## Task
Your answer must be an exact copy of the records below, minus any images.

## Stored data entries
-- -- --
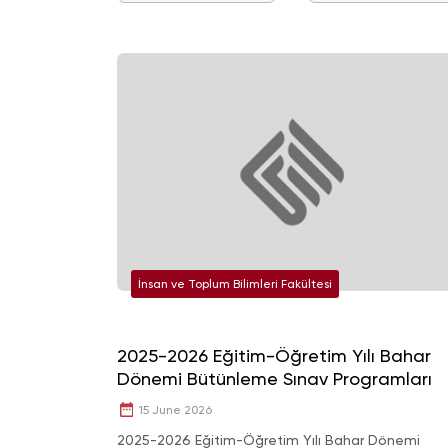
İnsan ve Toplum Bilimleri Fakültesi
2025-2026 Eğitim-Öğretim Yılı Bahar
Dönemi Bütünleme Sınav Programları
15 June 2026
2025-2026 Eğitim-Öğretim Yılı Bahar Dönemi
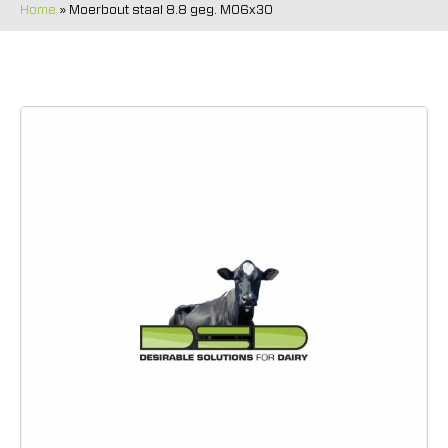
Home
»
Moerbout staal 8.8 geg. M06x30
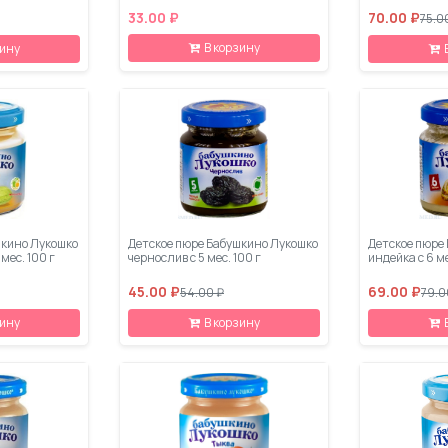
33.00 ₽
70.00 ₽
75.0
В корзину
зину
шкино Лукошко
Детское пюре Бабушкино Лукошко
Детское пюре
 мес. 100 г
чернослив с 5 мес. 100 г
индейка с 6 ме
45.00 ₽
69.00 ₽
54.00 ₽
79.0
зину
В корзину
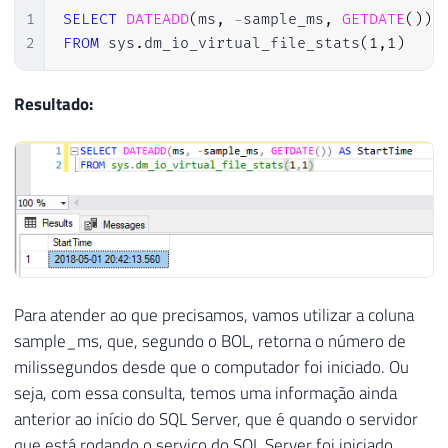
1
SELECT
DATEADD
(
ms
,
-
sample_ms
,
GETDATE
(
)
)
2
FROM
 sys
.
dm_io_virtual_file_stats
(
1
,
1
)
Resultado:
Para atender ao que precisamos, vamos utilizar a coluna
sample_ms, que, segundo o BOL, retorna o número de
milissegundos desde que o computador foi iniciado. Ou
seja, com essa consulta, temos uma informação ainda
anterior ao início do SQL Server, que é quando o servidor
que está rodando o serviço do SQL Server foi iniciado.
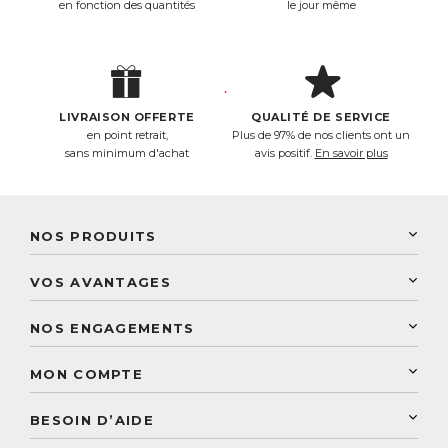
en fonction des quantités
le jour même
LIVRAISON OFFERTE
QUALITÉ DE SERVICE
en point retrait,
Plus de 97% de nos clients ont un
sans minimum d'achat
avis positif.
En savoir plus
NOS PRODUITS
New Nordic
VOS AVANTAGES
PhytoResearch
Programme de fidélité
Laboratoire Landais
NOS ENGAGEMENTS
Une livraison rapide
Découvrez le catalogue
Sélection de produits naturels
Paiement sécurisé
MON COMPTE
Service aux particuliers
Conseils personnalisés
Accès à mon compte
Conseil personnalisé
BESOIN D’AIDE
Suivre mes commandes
-- -- --
## Task result
İnsan ve Toplum Bilimleri Fakültesi
2025-2026 Eğitim-Öğretim Yılı Bahar
Dönemi Bütünleme Sınav Programları
15 June 2026
2025-2026 Eğitim-Öğretim Yılı Bahar Dönemi
Home
»
Moerbout staal 8.8 geg. M06x30
33.00 ₽
70.00 ₽
75.0
В корзину
зину
шкино Лукошко
Детское пюре Бабушкино Лукошко
Детское пюре
 мес. 100 г
чернослив с 5 мес. 100 г
индейка с 6 ме
45.00 ₽
69.00 ₽
54.00 ₽
79.0
зину
В корзину
1
SELECT
DATEADD
(
ms
,
-
sample_ms
,
GETDATE
(
)
)
2
FROM
 sys
.
dm_io_virtual_file_stats
(
1
,
1
)
Resultado:
Para atender ao que precisamos, vamos utilizar a coluna
sample_ms, que, segundo o BOL, retorna o número de
milissegundos desde que o computador foi iniciado. Ou
seja, com essa consulta, temos uma informação ainda
anterior ao início do SQL Server, que é quando o servidor
que está rodando o serviço do SQL Server foi iniciado.
en fonction des quantités
le jour même
LIVRAISON OFFERTE
QUALITÉ DE SERVICE
en point retrait,
Plus de 97% de nos clients ont un
sans minimum d'achat
avis positif.
En savoir plus
NOS PRODUITS
New Nordic
VOS AVANTAGES
PhytoResearch
Programme de fidélité
Laboratoire Landais
NOS ENGAGEMENTS
Une livraison rapide
Découvrez le catalogue
Sélection de produits naturels
Paiement sécurisé
MON COMPTE
Service aux particuliers
Conseils personnalisés
Accès à mon compte
Conseil personnalisé
BESOIN D’AIDE
Suivre mes commandes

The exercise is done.